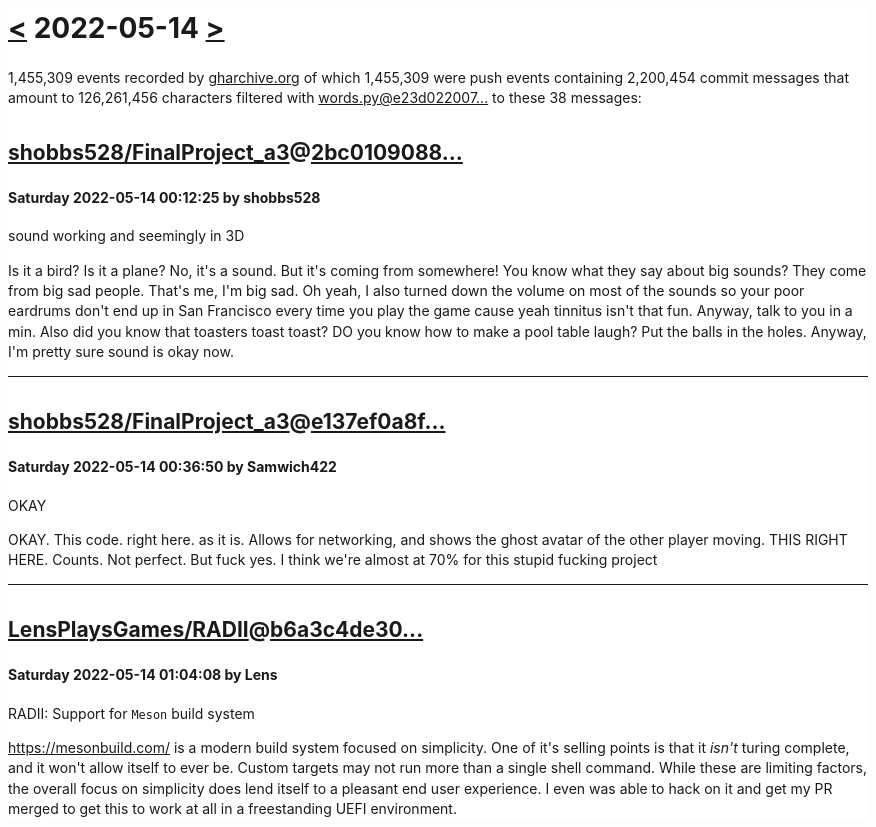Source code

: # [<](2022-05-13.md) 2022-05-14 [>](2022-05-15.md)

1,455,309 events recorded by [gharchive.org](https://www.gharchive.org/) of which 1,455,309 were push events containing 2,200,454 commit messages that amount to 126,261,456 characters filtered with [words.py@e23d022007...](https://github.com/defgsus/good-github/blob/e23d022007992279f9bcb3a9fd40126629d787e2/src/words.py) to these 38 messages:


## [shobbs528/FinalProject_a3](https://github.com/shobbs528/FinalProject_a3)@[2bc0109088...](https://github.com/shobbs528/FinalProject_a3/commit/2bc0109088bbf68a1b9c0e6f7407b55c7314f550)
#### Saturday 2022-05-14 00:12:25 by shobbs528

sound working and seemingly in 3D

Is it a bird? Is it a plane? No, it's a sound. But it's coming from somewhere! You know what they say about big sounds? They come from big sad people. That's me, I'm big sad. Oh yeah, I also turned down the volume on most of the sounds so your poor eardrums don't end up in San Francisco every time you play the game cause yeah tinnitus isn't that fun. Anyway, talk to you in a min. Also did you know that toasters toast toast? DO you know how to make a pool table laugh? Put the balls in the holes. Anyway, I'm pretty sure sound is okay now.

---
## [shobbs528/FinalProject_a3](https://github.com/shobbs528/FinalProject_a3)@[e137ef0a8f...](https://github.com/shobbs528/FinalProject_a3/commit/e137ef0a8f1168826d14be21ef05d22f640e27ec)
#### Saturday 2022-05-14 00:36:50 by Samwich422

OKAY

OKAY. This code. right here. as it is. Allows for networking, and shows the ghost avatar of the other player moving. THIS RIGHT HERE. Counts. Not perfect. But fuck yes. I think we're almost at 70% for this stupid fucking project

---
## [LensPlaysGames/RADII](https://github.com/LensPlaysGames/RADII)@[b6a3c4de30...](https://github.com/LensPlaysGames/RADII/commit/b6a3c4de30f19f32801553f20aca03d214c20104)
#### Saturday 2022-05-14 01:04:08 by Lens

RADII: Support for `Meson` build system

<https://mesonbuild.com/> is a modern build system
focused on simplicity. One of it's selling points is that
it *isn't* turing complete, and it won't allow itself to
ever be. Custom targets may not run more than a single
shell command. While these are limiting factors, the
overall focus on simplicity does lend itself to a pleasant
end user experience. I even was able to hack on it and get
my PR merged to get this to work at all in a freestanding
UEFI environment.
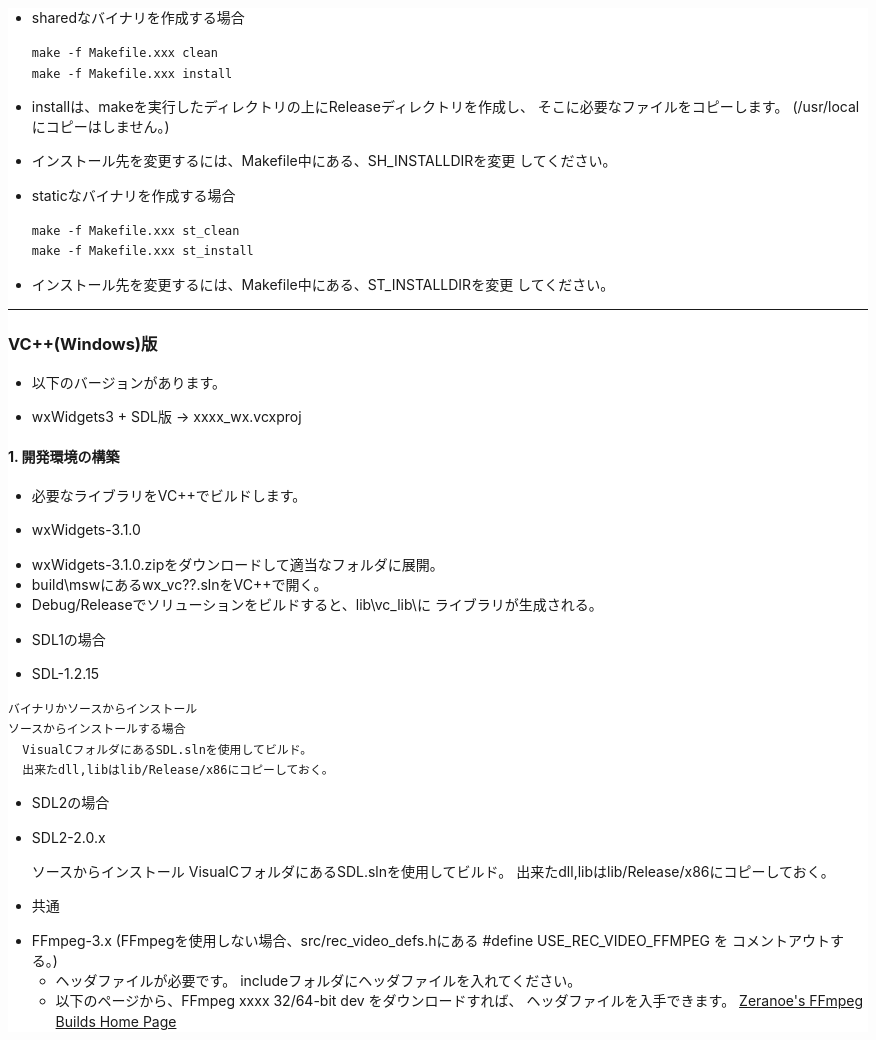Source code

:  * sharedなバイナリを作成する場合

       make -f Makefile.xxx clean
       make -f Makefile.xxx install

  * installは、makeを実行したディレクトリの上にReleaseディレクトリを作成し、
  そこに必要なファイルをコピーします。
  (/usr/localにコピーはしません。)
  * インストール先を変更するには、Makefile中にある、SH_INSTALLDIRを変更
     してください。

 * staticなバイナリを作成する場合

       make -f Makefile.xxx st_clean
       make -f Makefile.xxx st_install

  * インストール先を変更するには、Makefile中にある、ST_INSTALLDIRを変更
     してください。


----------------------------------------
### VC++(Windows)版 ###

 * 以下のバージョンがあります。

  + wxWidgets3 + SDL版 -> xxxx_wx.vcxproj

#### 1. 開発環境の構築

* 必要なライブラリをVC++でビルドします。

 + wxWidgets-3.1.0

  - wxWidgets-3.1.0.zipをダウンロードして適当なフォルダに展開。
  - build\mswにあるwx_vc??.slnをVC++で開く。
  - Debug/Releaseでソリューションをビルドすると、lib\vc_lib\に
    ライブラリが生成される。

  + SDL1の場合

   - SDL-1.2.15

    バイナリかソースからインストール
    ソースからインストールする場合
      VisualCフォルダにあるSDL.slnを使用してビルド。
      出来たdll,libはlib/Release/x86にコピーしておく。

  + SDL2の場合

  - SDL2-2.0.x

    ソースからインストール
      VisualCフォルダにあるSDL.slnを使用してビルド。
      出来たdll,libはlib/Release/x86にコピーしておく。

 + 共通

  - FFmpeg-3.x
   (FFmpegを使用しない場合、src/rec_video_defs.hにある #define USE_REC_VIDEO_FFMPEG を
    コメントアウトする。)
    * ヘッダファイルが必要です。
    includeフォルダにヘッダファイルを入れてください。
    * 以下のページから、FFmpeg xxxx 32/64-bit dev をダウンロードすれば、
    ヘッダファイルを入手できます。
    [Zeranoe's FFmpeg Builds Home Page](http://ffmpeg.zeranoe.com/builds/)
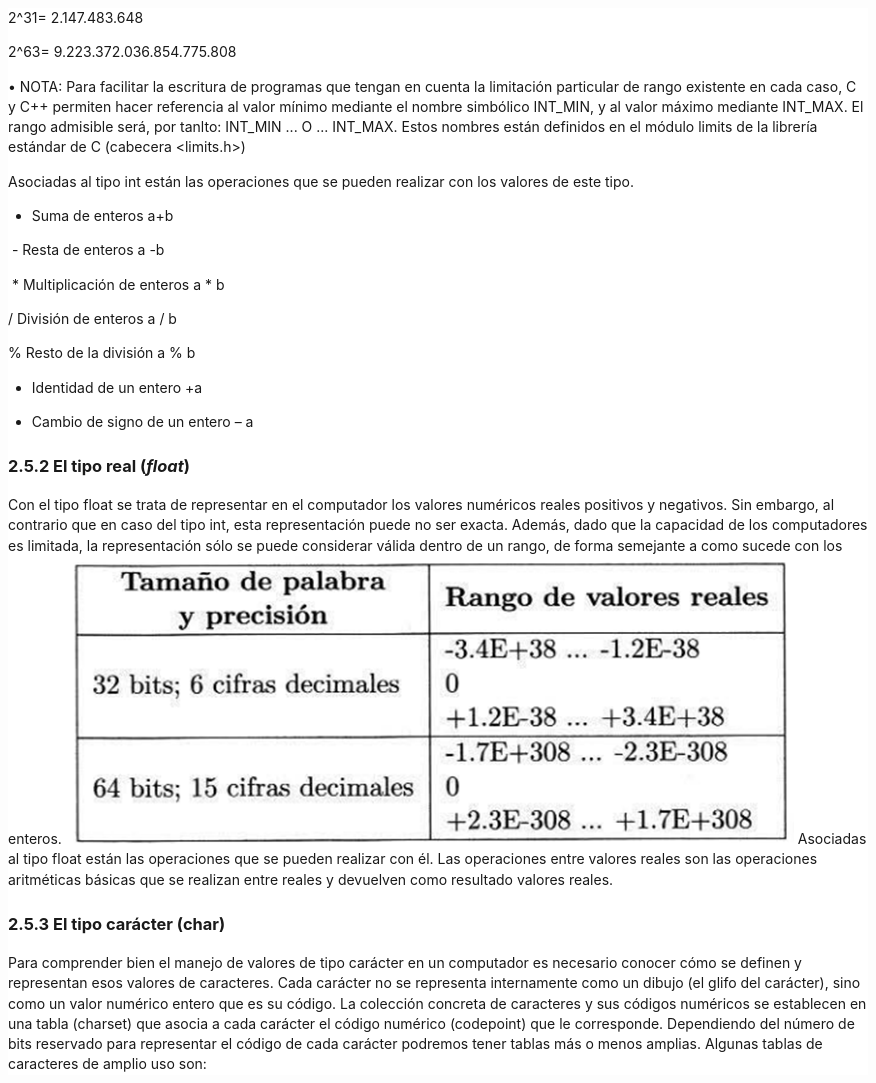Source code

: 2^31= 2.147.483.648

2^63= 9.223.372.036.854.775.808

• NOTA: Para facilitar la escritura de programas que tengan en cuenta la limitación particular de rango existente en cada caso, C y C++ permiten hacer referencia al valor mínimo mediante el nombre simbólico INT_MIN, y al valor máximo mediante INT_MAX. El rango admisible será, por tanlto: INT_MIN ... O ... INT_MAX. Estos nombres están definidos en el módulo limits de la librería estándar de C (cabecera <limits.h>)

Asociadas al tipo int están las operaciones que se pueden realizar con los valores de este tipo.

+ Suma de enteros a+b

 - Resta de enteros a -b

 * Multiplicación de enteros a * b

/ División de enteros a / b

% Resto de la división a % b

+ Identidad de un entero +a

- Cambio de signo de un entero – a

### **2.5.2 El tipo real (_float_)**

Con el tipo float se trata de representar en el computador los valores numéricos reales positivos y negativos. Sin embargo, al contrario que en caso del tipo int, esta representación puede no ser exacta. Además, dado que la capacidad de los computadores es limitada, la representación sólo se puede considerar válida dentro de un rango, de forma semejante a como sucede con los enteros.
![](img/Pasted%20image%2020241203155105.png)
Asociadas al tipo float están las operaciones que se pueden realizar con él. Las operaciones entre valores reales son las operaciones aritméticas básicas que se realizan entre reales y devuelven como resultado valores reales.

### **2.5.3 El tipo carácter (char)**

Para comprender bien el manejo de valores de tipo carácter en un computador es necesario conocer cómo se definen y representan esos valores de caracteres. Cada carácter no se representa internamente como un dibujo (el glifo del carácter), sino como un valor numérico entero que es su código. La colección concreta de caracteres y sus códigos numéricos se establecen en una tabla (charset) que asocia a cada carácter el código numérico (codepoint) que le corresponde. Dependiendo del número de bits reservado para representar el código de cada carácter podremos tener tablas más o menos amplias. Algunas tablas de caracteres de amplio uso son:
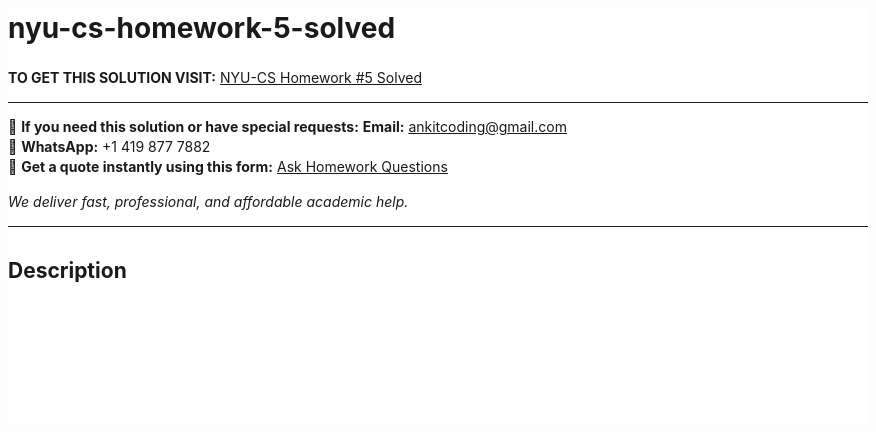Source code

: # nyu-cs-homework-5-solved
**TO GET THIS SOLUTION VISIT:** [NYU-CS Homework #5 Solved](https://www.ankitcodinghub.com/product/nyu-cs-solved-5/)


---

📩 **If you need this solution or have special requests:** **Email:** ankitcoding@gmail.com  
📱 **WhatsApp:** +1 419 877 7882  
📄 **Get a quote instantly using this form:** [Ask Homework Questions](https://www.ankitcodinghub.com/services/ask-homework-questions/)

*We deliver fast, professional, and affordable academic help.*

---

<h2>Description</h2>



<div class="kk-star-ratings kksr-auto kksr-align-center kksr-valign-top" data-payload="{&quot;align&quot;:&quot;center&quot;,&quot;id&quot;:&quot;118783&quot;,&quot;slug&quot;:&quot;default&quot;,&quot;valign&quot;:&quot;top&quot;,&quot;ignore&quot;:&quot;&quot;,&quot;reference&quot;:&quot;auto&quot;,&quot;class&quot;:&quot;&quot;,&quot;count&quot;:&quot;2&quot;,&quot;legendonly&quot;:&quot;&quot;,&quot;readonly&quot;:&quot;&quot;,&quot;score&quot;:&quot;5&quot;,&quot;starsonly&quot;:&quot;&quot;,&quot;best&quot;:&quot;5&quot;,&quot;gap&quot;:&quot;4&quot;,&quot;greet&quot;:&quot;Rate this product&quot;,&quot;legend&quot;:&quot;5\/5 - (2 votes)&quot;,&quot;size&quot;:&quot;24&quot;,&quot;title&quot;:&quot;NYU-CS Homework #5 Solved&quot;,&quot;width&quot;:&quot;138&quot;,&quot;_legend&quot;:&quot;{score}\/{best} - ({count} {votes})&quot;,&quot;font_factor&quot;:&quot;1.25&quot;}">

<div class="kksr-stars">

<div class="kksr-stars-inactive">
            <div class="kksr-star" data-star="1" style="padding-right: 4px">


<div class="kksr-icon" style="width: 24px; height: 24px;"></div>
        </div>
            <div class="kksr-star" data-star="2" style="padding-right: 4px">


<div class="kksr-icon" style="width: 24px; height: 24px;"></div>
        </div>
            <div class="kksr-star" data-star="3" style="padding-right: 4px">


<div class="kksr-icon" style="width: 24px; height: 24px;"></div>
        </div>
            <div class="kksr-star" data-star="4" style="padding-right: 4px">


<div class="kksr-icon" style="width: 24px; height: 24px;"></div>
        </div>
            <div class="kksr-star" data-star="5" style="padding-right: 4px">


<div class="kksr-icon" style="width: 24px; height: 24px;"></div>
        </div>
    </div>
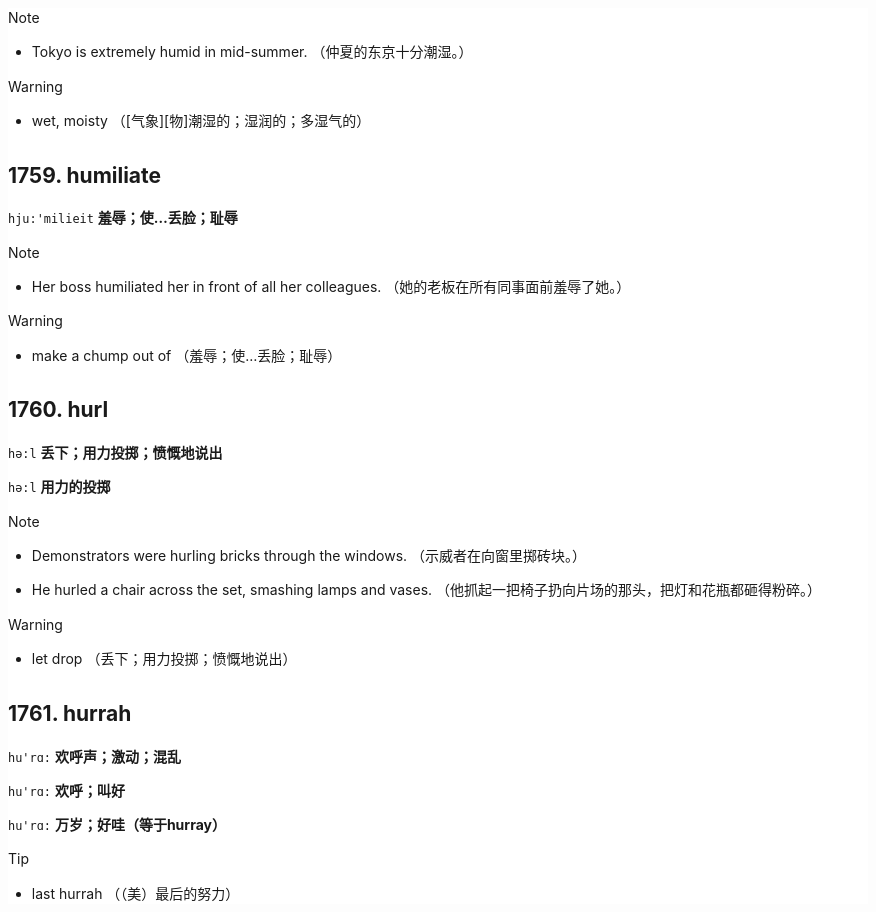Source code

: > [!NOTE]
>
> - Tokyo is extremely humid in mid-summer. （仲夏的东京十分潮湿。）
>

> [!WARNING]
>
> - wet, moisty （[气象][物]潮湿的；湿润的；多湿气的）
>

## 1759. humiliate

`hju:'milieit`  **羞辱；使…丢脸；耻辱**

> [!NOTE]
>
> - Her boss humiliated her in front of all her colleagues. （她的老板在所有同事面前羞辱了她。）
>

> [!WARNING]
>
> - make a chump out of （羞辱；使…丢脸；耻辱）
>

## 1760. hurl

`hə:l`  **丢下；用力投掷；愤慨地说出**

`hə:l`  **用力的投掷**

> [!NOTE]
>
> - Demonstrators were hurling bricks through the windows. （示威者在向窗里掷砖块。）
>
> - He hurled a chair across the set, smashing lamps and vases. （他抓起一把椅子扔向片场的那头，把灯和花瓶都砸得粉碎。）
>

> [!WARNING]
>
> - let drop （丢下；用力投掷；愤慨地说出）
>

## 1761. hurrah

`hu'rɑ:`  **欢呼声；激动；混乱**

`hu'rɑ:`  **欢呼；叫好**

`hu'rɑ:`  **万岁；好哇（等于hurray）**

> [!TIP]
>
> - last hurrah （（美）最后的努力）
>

• • • •

Only the number is wanted: how many lines of the material above include the word "realizar"?

• Solution to the exercise:
2